> _Description of the task_
Word-for-word transcription: reproduce all of the data, but not the pictures.

>>>>

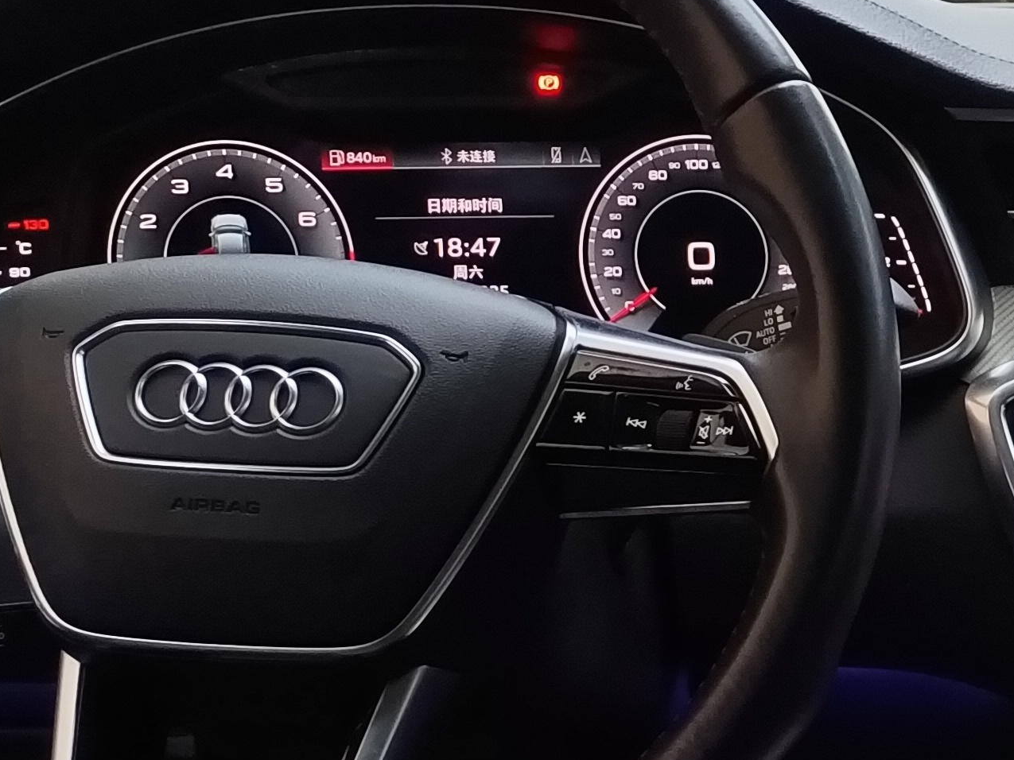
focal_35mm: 94
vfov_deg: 15.7
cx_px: 1319
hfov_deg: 19.3
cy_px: 549
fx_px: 2753
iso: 1377
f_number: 1.8
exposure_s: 1/33.3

<<<<

> _Your solution_
focal_35mm: 94
vfov_deg: 15.7
cx_px: 1319
hfov_deg: 19.3
cy_px: 549
fx_px: 2753
iso: 1377
f_number: 1.8
exposure_s: 1/33.3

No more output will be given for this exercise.